◆ Text passage:
++++++++++

Protesters during a strike by Bank of England facilities staff on Aug. 1.

Photographer: Simon Dawson/Bloomberg

Workers rallying outside the BOE building in London at 8 a.m. Tuesday morning to protest the offer, included those from security and maintenance -- key departments for the world’s second-largest store of gold. Strikers wore masks of Governor Mark Carney and were joined in support by John McDonnell, Shadow Chancellor of the opposition Labour Party.

The fall in the pound since the EU Referendum vote in 2016 has caused inflation to run faster than wage growth, putting pressure on household incomes. Officials have said the pace of pay increases is a key factor in their policy deliberations.

On Thursday the central bank’s Monetary Policy Committee will meet to decide whether to hike interest rates and will also publish updated forecasts. Workers will continue to strike outside the Bank’s headquarters as the panel votes.

++++++++++

(Records in a dataset)
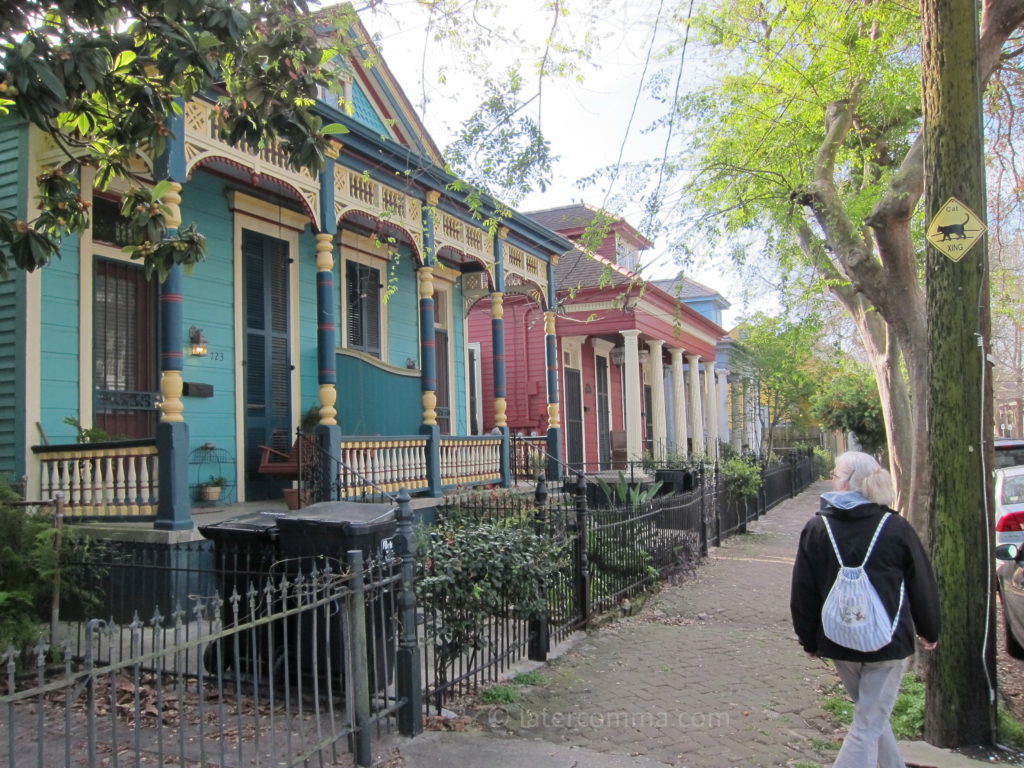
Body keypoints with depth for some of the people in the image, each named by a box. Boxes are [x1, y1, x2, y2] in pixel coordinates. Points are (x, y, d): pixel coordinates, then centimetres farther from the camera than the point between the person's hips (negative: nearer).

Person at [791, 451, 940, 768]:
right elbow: (922, 585, 2)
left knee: (872, 714, 23)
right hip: (887, 641, -2)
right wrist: (929, 631, 18)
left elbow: (803, 593, -3)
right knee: (869, 724, 1)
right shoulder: (896, 528, -7)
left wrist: (810, 640, 10)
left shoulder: (816, 529, -6)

++++++++++

◆ Activities:
• 1. Why does the Bank of England strike article say household incomes have come under pressure?
• 2. Could you carry on the Bank of England strike article from its last sentence?

◆ Response list:
• 1. The fall in the pound since the EU Referendum vote in 2016 has made inflation run faster than wage growth, and that squeezes household incomes.

• 2.
The irony of a strike over pay taking place on the BOE’s doorstep has not been lost on workers. “It is very ironic. This is something that utterly brings out the anger in our members,” said Mercedes Sanchez, a Unite regional officer.

“Inflation affects us all, no matter how much you earn. And it’s only fair that we have a say on how the money is distributed,” she said. “British workers have been struggling for quite a long time.”

In a statement, a spokesperson for the bank said it “has plans in place so that all essential business will continue to operate as normal” and that it is willing to continue talks with the striking workers at any time.